RECORDS below:

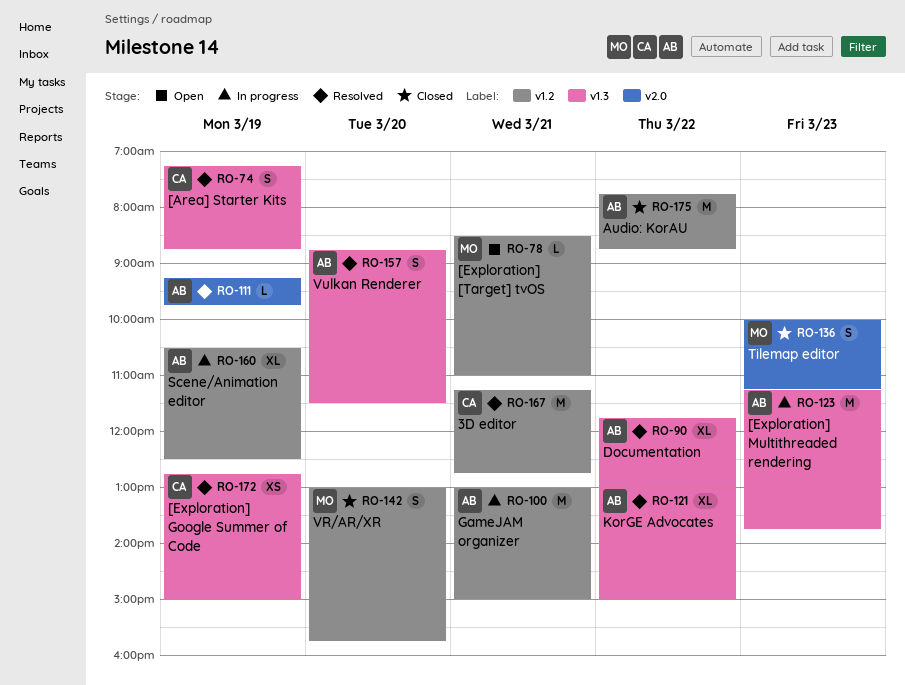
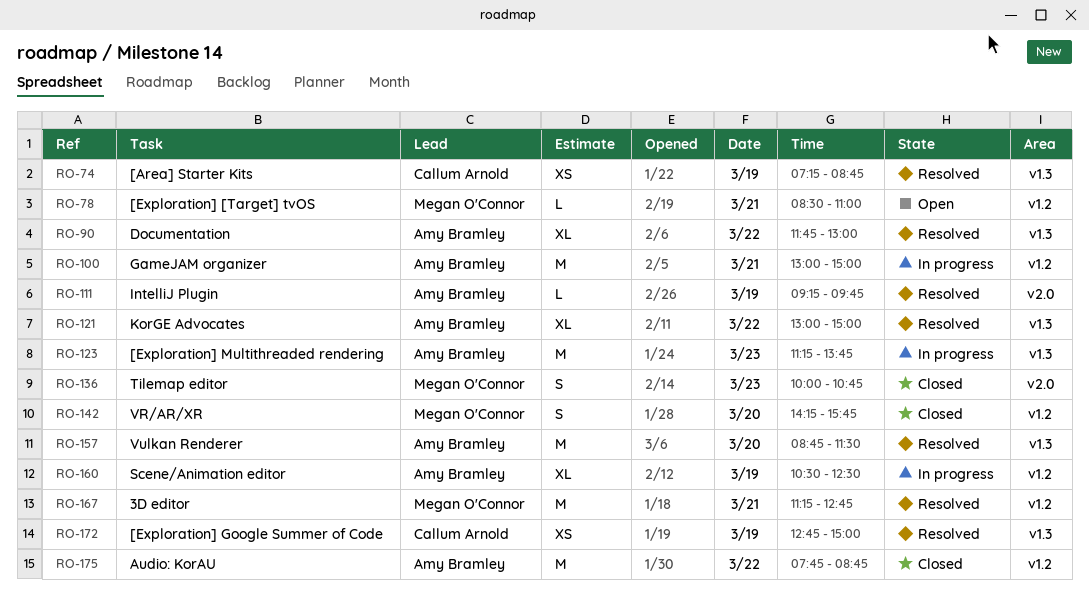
RO-74, estimate: S -> XS
RO-136, ends: 11:15 -> 10:45
RO-142, begins: 13:00 -> 14:15
RO-157, estimate: S -> M
RO-167, owner: Callum Arnold -> Megan O'Connor

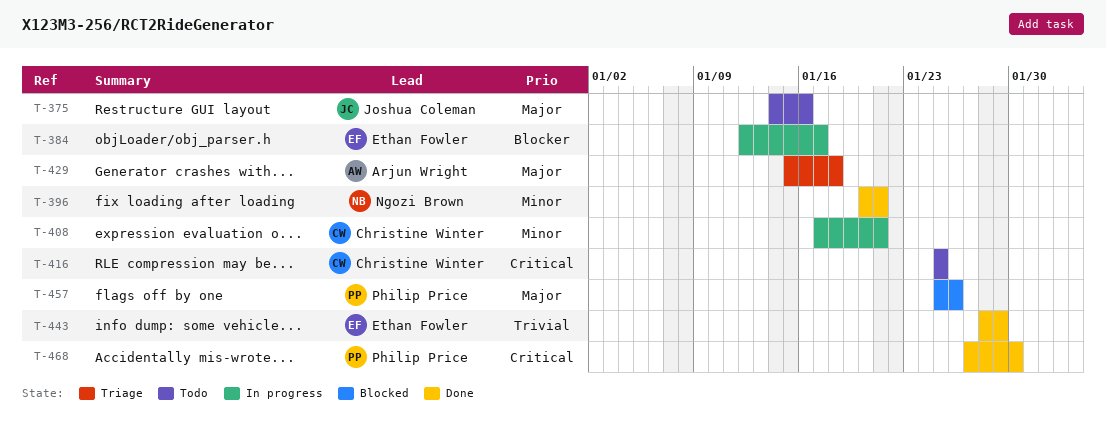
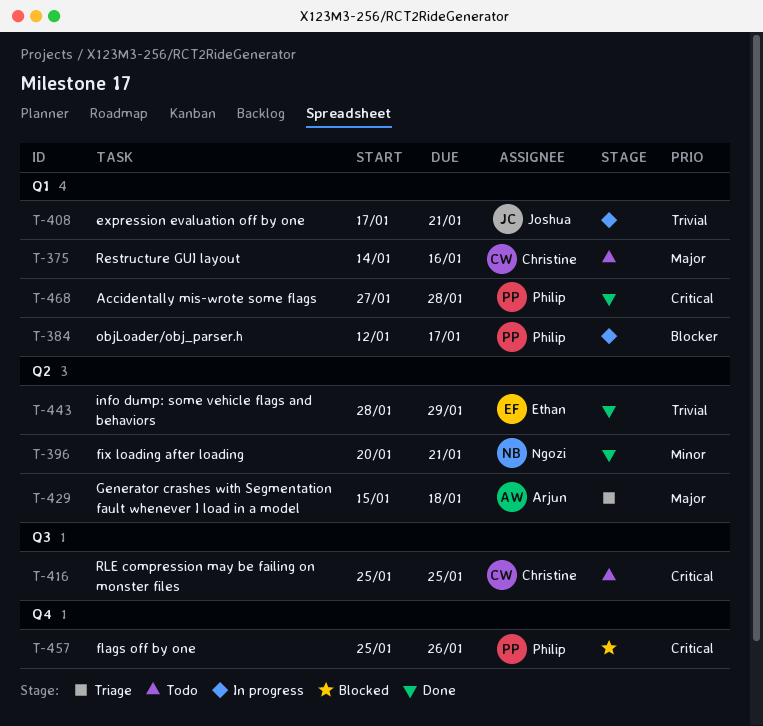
T-375, owner: Joshua Coleman -> Christine Winter
T-384, owner: Ethan Fowler -> Philip Price
T-408, owner: Christine Winter -> Joshua Coleman
T-408, priority: Minor -> Trivial
T-457, priority: Major -> Critical
T-468, due: Jan 30 -> Jan 28

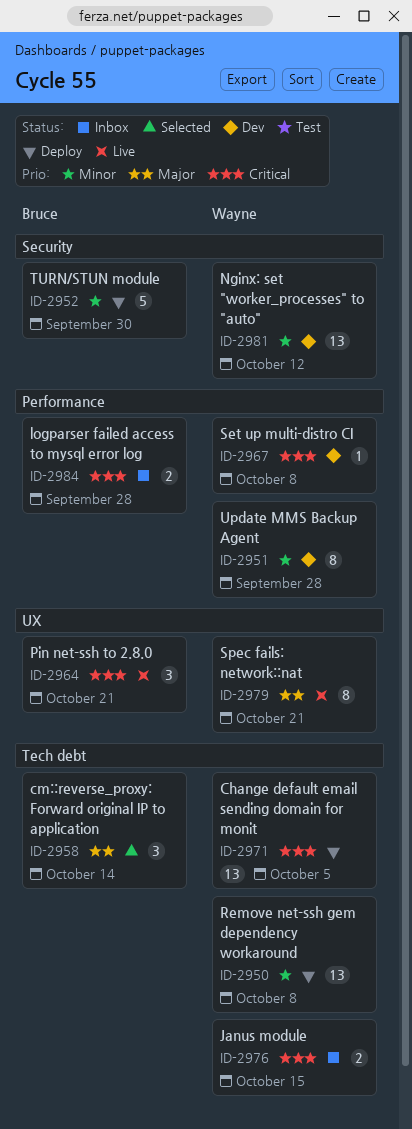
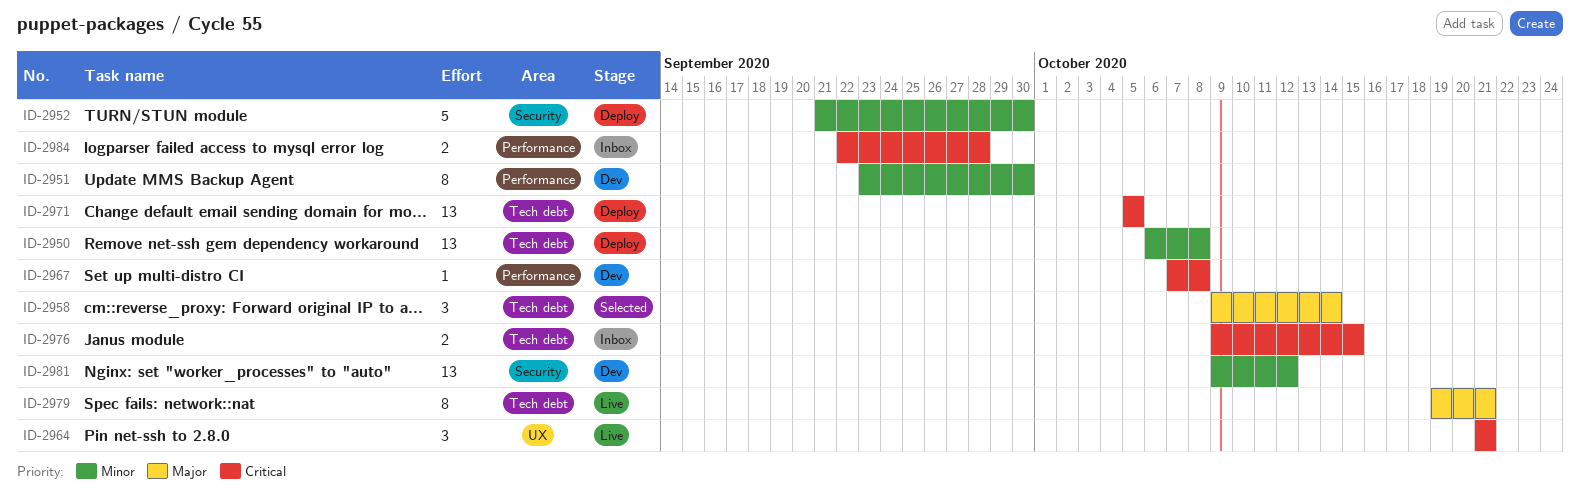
ID-2951, due: Sep 28 -> Sep 30
ID-2979, label: UX -> Tech debt

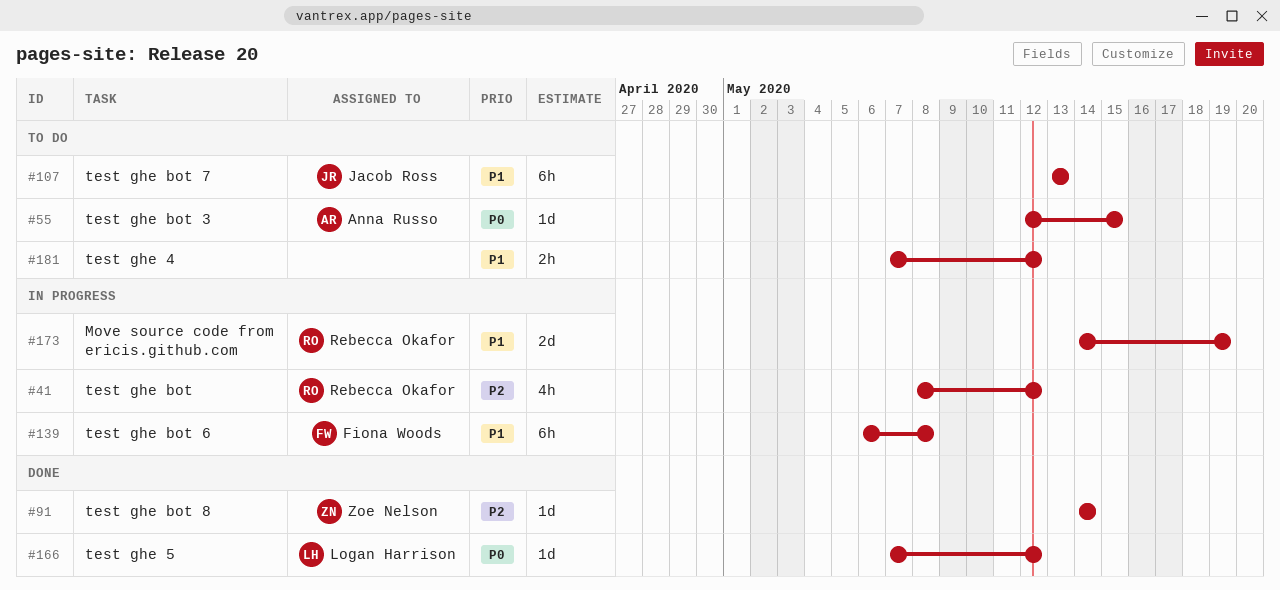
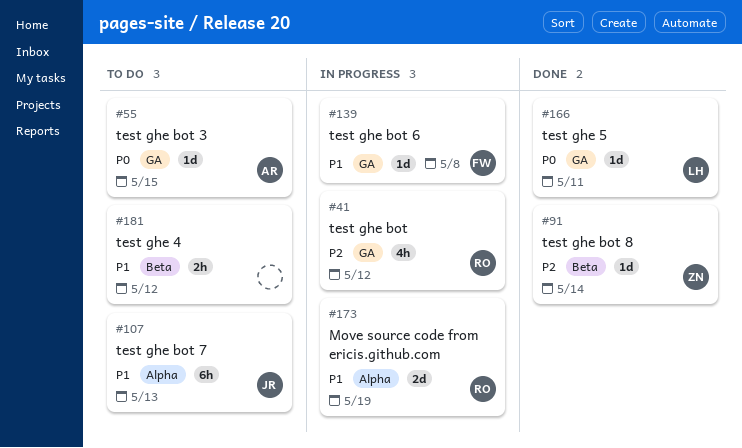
#139, estimate: 6h -> 1d
#166, due: May 12 -> May 11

End of RECORDS.

== ABOUT THIS TASK ==
Every line in the listing that holds "priority" belongs in the answer.

== TASK OUTPUT ==
T-408, priority: Minor -> Trivial
T-457, priority: Major -> Critical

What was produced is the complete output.